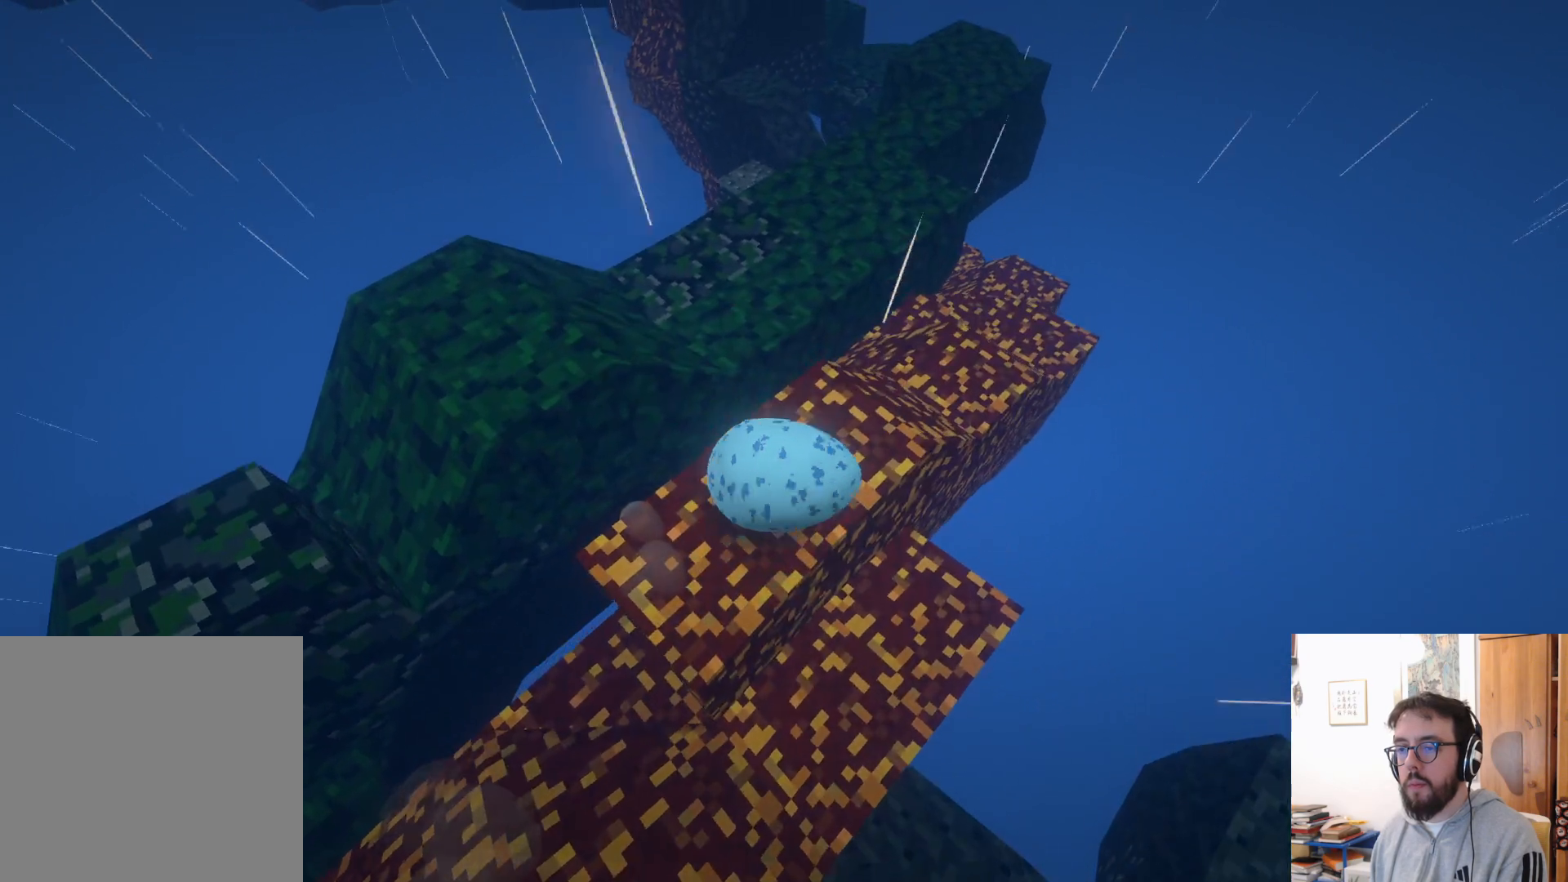
{"buttons": [], "left_stick": "up-right", "right_stick": "center", "events": [[283, "A", "down"], [400, "A", "up"], [433, "left_stick", "up-right"]]}
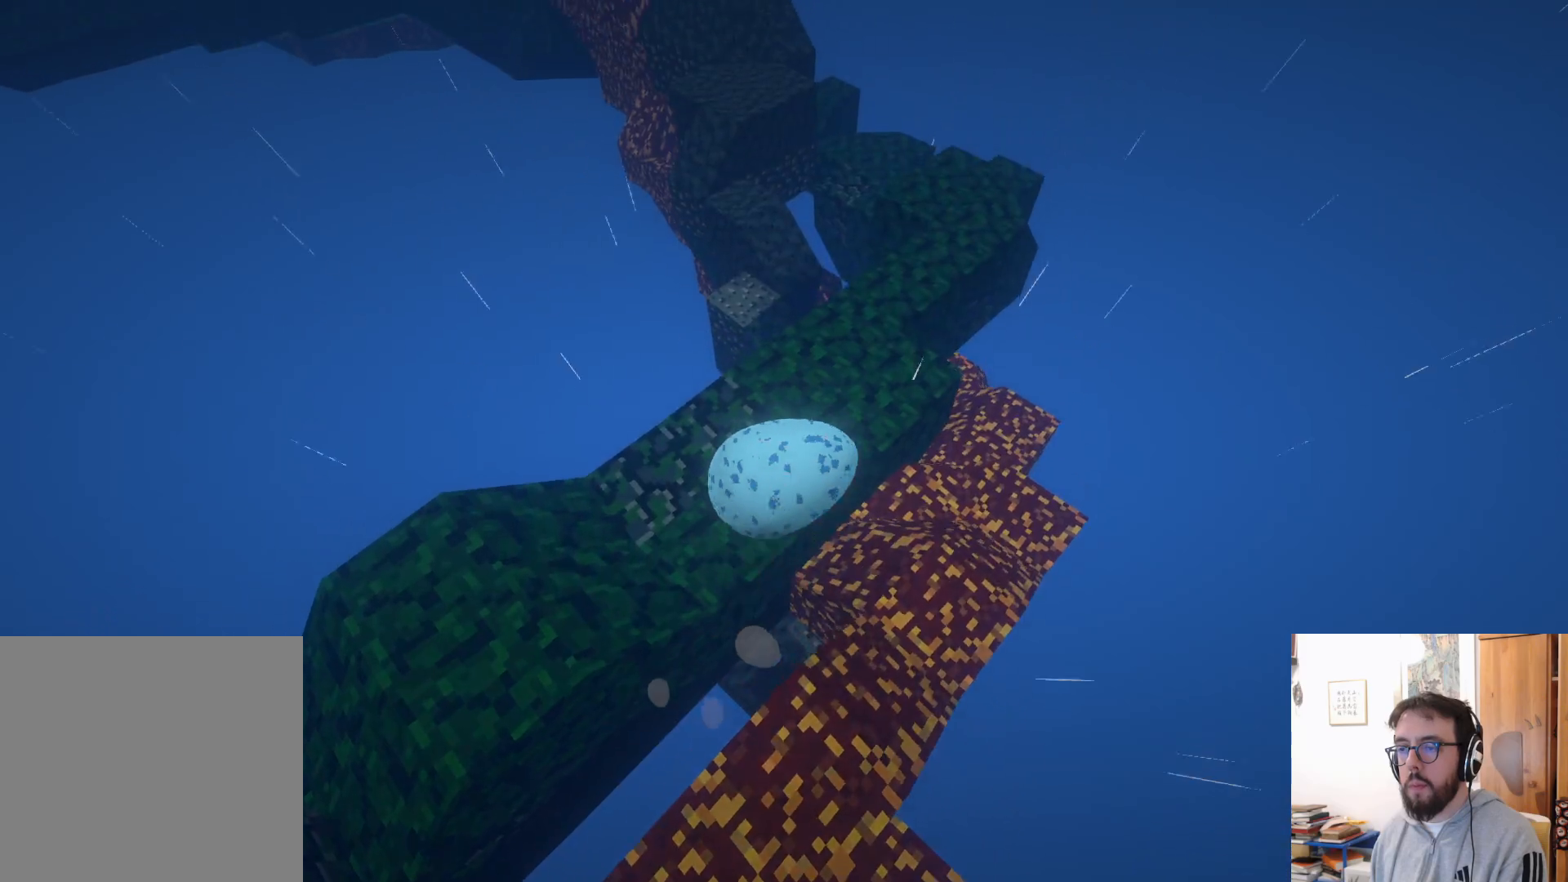
{"buttons": [], "left_stick": "up-right", "right_stick": "center", "events": [[66, "left_stick", "down-right"], [100, "right_stick", "up-right"], [316, "right_stick", "center"], [350, "left_stick", "right"], [450, "left_stick", "up-right"]]}
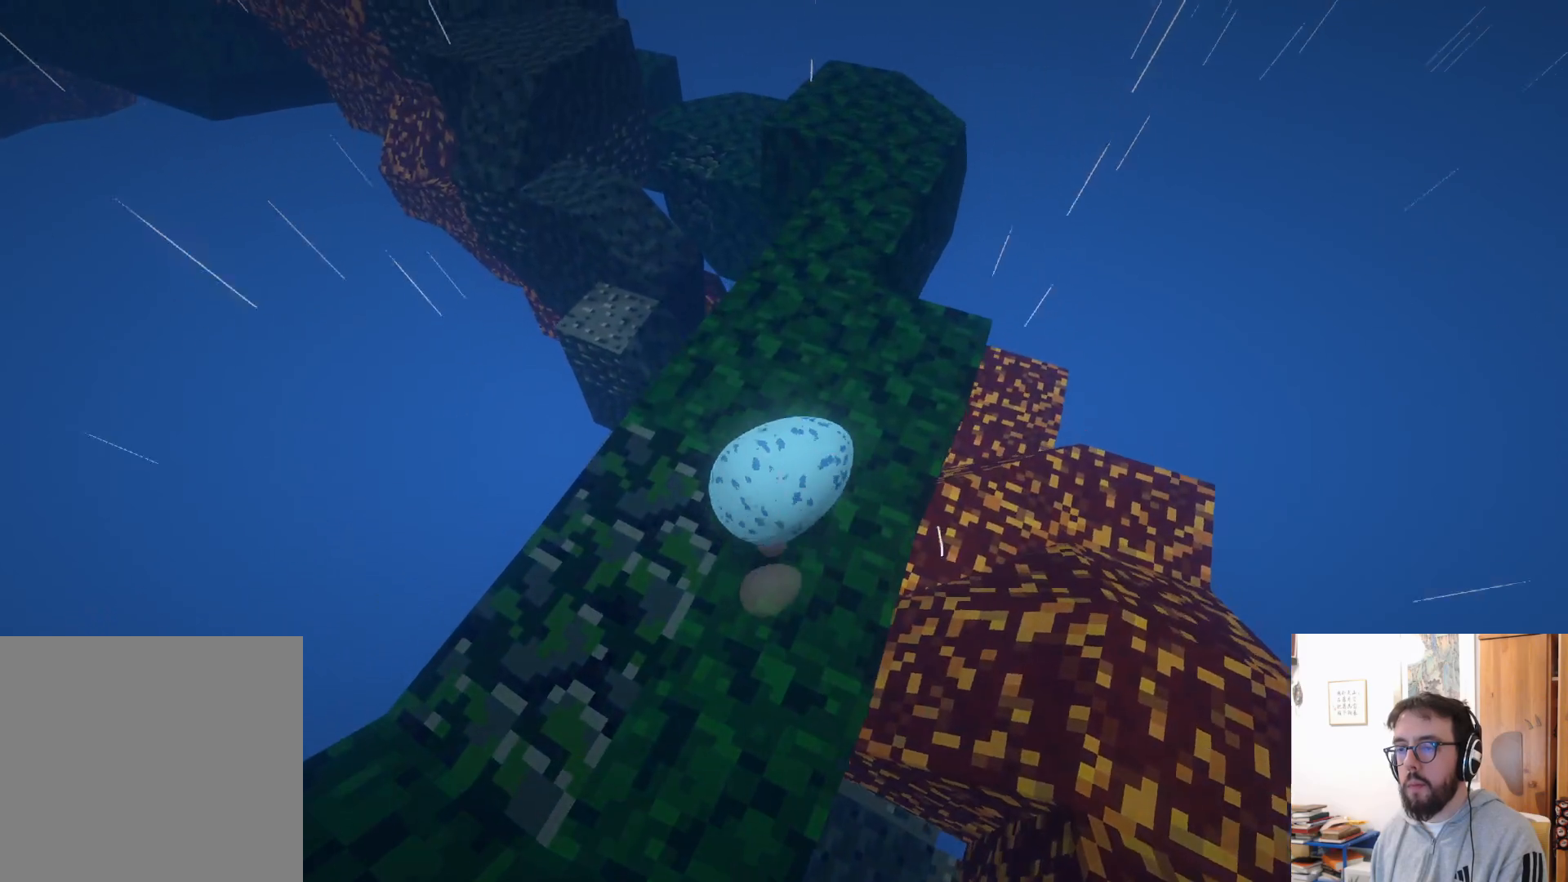
{"buttons": [], "left_stick": "right", "right_stick": "center", "events": [[116, "right_stick", "right"], [233, "left_stick", "right"], [300, "right_stick", "center"]]}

---------------

Write the lines above out again exactly, without any of their pictures.

## [ANSWER]
{"buttons": [], "left_stick": "up-right", "right_stick": "center", "events": [[283, "A", "down"], [400, "A", "up"], [433, "left_stick", "up-right"]]}
{"buttons": [], "left_stick": "up-right", "right_stick": "center", "events": [[66, "left_stick", "down-right"], [100, "right_stick", "up-right"], [316, "right_stick", "center"], [350, "left_stick", "right"], [450, "left_stick", "up-right"]]}
{"buttons": [], "left_stick": "right", "right_stick": "center", "events": [[116, "right_stick", "right"], [233, "left_stick", "right"], [300, "right_stick", "center"]]}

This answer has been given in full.